As an adjunctive treatment for epilepsy, acetazolamide has been used since the 1950s, particularly for absence seizures (petit mal). Although the exact antiepileptic mechanism is not fully understood, it is thought to involve altered neuronal excitability resulting from changes in pH and bicarbonate concentrations within the brain. Carbonic anhydrase inhibition in the brain leads to intracellular acidification, which reduces neuronal firing. However, tolerance to the antiepileptic effect often develops within weeks to months, which limits its usefulness as long-term monotherapy. For this reason, it is typically used as an add-on therapy alongside other antiepileptic drugs such as valproate or ethosuximide.

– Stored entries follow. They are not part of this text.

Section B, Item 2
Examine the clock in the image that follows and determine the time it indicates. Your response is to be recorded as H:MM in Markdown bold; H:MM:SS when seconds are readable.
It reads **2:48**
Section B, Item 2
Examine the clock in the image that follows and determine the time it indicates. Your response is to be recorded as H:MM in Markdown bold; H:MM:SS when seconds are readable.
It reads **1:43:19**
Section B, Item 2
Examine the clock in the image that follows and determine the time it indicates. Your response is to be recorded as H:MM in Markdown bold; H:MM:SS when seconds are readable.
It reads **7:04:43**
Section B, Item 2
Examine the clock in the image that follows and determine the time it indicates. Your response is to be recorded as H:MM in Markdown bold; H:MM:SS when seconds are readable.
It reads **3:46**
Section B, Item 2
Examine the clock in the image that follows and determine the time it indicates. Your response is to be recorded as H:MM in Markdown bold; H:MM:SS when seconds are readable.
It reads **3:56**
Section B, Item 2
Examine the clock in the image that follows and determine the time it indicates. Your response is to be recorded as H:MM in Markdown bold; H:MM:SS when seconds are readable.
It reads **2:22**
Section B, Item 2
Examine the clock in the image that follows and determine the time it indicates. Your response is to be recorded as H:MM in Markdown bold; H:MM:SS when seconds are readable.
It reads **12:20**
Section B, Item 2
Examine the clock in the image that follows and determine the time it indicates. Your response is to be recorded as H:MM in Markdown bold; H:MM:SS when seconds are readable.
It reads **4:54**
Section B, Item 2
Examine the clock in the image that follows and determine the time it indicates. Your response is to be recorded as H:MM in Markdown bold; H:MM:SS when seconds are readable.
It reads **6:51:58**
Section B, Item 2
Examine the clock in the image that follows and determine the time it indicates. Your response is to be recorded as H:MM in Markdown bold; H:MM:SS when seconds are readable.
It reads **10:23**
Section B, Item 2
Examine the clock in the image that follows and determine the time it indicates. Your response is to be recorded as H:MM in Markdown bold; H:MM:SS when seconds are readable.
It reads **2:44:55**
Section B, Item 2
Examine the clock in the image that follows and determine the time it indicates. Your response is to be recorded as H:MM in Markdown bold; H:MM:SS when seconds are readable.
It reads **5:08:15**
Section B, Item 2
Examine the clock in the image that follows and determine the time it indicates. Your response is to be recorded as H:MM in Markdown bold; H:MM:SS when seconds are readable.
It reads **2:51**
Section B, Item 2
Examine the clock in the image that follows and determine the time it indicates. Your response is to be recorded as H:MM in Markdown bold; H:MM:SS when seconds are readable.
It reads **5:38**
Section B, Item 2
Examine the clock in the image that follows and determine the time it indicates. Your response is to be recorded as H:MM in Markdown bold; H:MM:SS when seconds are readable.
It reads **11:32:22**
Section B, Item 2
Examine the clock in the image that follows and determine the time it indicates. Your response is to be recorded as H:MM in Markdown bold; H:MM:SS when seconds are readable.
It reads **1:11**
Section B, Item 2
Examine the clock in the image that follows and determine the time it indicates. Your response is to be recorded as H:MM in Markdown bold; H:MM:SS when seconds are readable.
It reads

Although not a licensed indication in all countries, acetazolamide is one of the most widely studied and used medications for the prevention and treatment of acute mountain sickness (altitude sickness). By promoting renal excretion of bicarbonate, it induces a mild metabolic acidosis that stimulates ventilation and improves oxygenation at high altitude. The Wilderness Medical Society and the International Society for Mountain Medicine both include acetazolamide in their guidelines for altitude illness prevention.
What Should You Know Before Receiving Diamox?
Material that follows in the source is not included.